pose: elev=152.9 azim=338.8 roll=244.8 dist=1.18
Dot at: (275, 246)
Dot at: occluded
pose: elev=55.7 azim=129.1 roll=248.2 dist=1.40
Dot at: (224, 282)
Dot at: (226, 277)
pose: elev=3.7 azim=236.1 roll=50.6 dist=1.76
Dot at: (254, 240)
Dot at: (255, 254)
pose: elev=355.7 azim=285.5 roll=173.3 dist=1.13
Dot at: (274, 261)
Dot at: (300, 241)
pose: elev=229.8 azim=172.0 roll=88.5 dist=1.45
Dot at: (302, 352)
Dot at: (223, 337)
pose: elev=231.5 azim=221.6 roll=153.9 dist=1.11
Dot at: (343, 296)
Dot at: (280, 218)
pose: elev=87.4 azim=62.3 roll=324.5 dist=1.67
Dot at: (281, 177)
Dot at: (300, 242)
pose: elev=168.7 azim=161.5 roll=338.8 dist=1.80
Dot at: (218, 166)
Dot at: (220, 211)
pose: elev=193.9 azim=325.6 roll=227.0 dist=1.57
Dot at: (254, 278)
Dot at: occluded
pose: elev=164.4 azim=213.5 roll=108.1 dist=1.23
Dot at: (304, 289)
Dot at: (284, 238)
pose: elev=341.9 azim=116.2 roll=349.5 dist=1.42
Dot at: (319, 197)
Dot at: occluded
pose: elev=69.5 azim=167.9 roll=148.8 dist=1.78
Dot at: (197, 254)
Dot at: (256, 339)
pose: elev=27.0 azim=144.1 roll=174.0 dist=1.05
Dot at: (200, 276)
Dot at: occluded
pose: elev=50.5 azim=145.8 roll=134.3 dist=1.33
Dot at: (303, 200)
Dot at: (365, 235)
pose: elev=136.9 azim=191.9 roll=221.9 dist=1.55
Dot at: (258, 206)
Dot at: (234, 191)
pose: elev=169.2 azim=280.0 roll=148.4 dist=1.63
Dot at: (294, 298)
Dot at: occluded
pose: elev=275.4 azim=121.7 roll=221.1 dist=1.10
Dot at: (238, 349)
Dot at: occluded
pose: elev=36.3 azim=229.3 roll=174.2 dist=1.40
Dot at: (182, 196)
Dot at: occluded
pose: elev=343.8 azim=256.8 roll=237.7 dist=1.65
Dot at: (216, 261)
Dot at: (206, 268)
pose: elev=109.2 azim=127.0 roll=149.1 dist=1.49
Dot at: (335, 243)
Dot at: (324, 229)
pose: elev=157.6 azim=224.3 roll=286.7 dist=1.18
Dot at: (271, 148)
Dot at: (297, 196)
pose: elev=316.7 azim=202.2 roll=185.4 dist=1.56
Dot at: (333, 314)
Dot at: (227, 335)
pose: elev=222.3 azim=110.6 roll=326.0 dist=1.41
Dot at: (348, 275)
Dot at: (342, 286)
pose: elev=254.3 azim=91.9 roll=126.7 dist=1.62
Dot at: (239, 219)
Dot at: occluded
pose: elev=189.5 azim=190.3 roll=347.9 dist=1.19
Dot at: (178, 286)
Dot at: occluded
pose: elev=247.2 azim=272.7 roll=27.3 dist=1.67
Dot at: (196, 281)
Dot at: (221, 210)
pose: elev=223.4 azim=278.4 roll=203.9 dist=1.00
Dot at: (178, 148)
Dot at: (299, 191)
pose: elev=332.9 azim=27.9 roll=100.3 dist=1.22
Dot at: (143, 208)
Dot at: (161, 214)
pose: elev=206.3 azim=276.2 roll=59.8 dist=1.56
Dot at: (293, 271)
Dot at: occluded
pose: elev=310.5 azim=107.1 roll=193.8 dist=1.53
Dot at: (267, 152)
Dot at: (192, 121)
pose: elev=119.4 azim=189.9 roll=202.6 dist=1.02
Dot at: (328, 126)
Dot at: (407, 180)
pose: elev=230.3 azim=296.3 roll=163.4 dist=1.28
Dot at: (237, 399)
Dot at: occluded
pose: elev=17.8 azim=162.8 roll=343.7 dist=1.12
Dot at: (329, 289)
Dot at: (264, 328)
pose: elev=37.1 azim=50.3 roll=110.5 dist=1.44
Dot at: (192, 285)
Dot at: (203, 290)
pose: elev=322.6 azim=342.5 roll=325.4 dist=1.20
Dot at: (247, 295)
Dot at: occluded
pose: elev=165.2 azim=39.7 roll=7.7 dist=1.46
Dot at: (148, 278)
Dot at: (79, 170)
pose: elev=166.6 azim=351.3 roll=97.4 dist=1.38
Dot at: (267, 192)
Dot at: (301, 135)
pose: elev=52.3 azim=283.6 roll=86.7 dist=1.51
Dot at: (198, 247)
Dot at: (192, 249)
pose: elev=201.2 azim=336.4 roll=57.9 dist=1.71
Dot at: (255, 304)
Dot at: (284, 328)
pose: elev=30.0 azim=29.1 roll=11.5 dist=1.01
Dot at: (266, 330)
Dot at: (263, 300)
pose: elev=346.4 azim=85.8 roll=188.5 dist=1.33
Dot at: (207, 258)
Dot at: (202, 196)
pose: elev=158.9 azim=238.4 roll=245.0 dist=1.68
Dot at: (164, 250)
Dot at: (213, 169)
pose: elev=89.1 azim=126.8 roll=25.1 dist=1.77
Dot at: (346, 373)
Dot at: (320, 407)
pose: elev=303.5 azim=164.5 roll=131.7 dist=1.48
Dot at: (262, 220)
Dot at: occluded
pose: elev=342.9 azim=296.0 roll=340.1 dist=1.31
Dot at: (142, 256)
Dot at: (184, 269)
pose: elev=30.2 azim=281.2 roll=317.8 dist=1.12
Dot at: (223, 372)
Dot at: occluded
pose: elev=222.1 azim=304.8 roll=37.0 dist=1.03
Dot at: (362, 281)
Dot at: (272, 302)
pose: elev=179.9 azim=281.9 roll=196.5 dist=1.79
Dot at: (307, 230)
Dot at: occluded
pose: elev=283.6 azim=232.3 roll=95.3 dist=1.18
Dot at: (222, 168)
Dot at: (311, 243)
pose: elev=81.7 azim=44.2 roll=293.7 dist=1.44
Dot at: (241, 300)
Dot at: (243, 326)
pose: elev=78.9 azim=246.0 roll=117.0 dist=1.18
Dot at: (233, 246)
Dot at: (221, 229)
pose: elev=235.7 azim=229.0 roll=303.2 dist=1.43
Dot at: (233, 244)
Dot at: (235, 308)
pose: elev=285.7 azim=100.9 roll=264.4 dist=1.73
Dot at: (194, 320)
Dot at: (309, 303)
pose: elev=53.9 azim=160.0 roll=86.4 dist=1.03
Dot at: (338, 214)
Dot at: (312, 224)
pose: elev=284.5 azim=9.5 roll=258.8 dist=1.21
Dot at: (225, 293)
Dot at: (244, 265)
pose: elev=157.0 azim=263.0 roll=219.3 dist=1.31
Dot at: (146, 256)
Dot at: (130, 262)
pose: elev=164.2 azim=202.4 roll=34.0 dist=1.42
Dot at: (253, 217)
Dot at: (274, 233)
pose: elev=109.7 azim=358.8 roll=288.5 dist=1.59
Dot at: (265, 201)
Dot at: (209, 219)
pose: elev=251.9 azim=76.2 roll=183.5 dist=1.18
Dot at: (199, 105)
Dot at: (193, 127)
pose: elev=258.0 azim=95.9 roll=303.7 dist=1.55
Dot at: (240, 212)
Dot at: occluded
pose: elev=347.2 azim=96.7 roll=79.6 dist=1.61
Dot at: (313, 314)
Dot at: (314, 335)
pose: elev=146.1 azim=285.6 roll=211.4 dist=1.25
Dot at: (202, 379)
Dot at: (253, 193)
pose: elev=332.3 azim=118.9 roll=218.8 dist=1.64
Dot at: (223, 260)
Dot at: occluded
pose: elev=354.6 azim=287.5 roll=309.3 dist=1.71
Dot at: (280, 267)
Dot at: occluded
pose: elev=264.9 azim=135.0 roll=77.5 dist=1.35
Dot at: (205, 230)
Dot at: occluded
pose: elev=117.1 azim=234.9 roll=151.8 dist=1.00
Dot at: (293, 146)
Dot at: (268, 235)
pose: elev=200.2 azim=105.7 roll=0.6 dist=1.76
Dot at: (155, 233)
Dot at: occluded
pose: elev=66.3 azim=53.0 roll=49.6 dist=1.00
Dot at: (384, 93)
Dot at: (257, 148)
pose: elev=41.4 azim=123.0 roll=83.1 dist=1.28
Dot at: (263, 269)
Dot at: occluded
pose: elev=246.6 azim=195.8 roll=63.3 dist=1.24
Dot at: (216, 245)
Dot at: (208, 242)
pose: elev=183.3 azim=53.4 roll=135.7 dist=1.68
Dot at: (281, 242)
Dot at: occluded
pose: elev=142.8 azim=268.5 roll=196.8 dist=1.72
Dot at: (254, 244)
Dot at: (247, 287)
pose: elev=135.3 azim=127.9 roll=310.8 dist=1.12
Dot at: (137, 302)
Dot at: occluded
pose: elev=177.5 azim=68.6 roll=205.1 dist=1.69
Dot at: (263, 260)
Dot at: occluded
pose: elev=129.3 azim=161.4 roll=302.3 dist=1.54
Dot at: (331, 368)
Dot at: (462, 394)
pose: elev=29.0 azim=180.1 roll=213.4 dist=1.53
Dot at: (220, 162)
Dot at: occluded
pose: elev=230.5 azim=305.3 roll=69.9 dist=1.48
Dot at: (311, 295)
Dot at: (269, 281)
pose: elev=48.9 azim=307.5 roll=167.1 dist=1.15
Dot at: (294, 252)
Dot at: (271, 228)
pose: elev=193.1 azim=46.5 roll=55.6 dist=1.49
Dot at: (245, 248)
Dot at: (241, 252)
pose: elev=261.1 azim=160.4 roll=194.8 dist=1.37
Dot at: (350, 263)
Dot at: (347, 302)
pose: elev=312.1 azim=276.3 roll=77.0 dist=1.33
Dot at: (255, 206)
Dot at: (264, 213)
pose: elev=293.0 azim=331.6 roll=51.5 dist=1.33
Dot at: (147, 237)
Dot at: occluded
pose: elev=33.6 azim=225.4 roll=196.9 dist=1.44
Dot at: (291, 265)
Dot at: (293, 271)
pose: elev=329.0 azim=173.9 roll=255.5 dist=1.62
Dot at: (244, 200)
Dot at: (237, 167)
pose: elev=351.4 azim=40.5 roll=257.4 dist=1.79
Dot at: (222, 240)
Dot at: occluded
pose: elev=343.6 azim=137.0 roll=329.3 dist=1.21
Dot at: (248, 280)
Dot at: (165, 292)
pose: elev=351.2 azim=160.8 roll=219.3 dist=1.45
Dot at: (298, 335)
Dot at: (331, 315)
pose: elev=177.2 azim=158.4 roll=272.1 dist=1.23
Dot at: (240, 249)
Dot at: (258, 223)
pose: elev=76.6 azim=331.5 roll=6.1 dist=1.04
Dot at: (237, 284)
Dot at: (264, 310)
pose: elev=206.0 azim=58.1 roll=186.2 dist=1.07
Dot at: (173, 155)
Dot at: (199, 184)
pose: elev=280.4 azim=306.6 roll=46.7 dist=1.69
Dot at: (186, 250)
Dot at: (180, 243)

- **What this task involves**: Reproduce the records above without any change, from the line with "pose: elev=200.2 azim=105.7" through the line with "Dot at: (208, 242)", including both of those lines.

- **Problem solution**:
pose: elev=200.2 azim=105.7 roll=0.6 dist=1.76
Dot at: (155, 233)
Dot at: occluded
pose: elev=66.3 azim=53.0 roll=49.6 dist=1.00
Dot at: (384, 93)
Dot at: (257, 148)
pose: elev=41.4 azim=123.0 roll=83.1 dist=1.28
Dot at: (263, 269)
Dot at: occluded
pose: elev=246.6 azim=195.8 roll=63.3 dist=1.24
Dot at: (216, 245)
Dot at: (208, 242)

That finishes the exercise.